Saxのスタイル自体は、どちらかと言えばフュージョン的で、好みのタイプではないのだが、楽曲のアレンジ、演奏の質の高さ、そして音質(SACD)が素晴らしい。大好きなBlian BladeやBill Frisellも、随所に登場して個性豊かな演奏を奏でるのではあるが、ここでの聴き所は、Stonesメンバーの渋み溢れる演奏。Honky Tonk Womenでの、Charlie Wattsのジャズのアプローチを取ったシンバルの響かせ方が心憎いドラム、Slipping AwayでのKeith RichardsとRonnie Woodの貫禄に満ちた絡み合うギターを聴いて改めてStonesのアルバムを聴きかえしたくなった。高解像度な録音が、Stonesメンバーの繊細な演奏を見事に捉えているという背景もあるのだろう。これには、第二段が出ているようなので、是非聴いてみたい。

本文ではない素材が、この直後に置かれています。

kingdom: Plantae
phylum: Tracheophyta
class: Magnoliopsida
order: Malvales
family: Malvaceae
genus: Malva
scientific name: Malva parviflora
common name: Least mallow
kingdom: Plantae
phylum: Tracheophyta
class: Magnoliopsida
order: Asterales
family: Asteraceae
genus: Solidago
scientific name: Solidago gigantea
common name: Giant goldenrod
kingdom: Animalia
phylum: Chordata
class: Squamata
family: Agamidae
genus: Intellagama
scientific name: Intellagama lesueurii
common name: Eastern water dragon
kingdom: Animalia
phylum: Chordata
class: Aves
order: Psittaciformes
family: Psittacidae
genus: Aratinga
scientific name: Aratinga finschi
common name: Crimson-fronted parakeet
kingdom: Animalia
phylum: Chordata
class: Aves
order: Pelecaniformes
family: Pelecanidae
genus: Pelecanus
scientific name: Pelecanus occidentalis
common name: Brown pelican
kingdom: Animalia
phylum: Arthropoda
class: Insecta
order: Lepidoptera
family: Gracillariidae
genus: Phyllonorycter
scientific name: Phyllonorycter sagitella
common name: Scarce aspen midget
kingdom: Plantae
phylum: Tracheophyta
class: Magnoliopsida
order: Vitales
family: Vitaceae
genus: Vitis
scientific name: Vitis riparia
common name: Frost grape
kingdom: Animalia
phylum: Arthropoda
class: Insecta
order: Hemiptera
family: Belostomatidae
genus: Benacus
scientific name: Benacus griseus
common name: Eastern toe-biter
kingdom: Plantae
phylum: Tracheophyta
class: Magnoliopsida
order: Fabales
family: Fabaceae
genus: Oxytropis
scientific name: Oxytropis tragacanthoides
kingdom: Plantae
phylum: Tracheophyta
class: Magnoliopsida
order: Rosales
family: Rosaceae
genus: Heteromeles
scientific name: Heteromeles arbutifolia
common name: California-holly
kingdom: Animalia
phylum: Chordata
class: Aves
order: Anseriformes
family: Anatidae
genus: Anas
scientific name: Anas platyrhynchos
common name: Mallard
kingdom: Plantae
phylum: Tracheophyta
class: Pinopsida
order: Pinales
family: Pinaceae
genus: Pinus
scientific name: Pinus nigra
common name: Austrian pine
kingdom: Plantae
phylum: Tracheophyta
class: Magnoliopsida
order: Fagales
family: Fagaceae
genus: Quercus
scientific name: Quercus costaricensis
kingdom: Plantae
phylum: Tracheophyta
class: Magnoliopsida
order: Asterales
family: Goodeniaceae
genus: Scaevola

今年期待していた、Jamie Cullumの新作The pursuitは、前作と同様の路線を踏襲したためか、作品の完成度は高いと思うが、期待値が高いだけに、真新しさにかけてしまい印象が今ひとつ、佳作といった評価。普通に楽しめる。
ちなみに、Chris Botti、John MayerとJamie Cullumを結びつけるものを一つ発見した。
夭折の天才と形容される、Jeff Buckleyを3人共に評価しているようなのだ。Chrisは先のDVDで、偶然にもデビューアルバムを二人が同じ時期に同じスタジオで製作していたというストーリーを話してトリビュート曲を演奏しているし(Leonard Cohen's Hallelujah)、Jamieは、Twentysomethingでカバー曲(Lover, you should have come over)を発表しているし、Johnもお気に入りの曲の一つに彼の曲(Last Goodbye)を取り上げている。今度は、Jeff Buckleyを聴いてみよう。
昨年春に来日して、Cotton Clubで久しぶりに満足の行くファンキー&エキサイティングな演奏を繰り広げたJacky TerrassonのConcord移籍第一弾、Pushについては未だ聴いていないので、これがどうかというのが今年最後の楽しみかも。